What is required:
Find the string "lines" in the records and copy each line where it occurs.

Supplied data:

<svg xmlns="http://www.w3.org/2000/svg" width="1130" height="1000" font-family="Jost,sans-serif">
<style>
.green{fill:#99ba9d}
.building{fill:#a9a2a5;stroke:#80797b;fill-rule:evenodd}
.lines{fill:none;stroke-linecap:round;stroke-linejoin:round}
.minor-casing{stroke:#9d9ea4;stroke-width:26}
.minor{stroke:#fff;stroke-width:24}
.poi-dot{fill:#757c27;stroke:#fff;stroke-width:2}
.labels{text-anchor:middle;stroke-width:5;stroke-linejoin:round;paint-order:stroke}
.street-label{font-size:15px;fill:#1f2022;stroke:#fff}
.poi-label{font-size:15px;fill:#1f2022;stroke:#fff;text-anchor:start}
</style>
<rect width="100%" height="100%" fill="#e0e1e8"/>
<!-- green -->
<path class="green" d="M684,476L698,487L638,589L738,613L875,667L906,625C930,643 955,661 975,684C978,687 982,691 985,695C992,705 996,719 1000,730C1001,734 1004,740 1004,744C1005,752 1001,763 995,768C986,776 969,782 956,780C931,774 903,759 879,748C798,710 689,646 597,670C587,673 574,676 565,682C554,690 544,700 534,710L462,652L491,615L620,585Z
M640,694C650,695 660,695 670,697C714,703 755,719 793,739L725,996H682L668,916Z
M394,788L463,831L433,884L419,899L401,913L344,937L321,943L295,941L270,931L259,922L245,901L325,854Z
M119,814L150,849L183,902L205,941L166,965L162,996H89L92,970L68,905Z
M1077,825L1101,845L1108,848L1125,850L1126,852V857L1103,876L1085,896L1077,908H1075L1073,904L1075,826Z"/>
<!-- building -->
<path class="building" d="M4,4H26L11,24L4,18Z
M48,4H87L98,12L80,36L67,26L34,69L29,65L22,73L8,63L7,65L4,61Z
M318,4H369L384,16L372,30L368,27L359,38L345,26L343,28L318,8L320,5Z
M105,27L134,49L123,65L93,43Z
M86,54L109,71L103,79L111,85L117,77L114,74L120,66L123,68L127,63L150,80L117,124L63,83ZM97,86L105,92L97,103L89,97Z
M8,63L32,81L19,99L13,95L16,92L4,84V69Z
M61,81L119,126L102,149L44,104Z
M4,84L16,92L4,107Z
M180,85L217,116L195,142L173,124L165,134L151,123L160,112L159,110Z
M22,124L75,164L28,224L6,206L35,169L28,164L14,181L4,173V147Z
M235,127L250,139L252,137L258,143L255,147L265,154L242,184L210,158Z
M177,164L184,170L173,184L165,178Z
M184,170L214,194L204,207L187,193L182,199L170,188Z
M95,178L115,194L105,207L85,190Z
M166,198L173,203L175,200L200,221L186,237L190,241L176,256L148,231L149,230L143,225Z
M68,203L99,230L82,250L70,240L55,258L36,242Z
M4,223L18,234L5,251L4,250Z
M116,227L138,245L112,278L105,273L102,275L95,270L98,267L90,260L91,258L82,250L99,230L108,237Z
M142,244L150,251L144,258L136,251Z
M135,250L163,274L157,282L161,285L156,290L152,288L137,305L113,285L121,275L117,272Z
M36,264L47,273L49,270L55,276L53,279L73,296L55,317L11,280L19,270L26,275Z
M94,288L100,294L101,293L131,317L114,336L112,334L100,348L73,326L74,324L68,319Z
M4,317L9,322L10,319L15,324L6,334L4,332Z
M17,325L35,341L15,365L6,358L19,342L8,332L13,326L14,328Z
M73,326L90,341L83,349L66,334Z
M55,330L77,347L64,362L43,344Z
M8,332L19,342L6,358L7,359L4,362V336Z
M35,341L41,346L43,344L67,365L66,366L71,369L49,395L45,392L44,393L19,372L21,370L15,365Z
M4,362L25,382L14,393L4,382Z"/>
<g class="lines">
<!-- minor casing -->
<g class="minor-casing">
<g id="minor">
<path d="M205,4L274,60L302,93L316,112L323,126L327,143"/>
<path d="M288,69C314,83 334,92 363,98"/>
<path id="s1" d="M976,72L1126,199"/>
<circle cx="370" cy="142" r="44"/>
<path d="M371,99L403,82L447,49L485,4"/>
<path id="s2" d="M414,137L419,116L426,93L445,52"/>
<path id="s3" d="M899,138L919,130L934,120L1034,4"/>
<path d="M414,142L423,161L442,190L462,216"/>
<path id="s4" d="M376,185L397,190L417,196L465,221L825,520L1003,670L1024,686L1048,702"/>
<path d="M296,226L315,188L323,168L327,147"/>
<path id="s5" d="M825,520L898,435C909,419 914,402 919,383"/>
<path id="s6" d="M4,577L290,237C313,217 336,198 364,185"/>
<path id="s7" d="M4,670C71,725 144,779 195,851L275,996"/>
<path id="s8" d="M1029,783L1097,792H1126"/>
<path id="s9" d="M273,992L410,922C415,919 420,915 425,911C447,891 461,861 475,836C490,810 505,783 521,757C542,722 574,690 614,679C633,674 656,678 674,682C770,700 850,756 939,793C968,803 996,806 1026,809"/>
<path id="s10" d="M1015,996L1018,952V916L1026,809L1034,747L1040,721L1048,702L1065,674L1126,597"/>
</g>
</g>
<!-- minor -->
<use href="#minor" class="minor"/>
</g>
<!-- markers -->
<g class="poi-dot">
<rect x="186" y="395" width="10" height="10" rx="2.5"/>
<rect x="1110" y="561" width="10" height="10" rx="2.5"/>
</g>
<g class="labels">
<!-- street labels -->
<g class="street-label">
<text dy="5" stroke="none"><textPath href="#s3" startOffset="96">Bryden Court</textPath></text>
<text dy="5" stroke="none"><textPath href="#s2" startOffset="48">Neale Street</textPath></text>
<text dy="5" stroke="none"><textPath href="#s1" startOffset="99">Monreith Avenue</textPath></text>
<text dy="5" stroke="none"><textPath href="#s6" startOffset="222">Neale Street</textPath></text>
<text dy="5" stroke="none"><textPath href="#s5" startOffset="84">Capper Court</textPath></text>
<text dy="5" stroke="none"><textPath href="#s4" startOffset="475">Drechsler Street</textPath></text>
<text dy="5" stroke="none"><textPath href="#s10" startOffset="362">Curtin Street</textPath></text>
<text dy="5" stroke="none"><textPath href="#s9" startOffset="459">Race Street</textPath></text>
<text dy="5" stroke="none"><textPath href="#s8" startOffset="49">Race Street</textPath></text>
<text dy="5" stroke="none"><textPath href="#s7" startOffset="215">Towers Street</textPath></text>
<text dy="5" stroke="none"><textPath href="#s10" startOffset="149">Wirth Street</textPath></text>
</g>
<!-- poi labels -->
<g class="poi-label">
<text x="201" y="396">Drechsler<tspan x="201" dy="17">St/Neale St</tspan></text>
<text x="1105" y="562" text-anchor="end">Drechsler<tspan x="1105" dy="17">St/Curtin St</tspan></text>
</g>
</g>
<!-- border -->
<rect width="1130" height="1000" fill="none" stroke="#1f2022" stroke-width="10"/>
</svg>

Your solution:
.lines{fill:none;stroke-linecap:round;stroke-linejoin:round}
<g class="lines">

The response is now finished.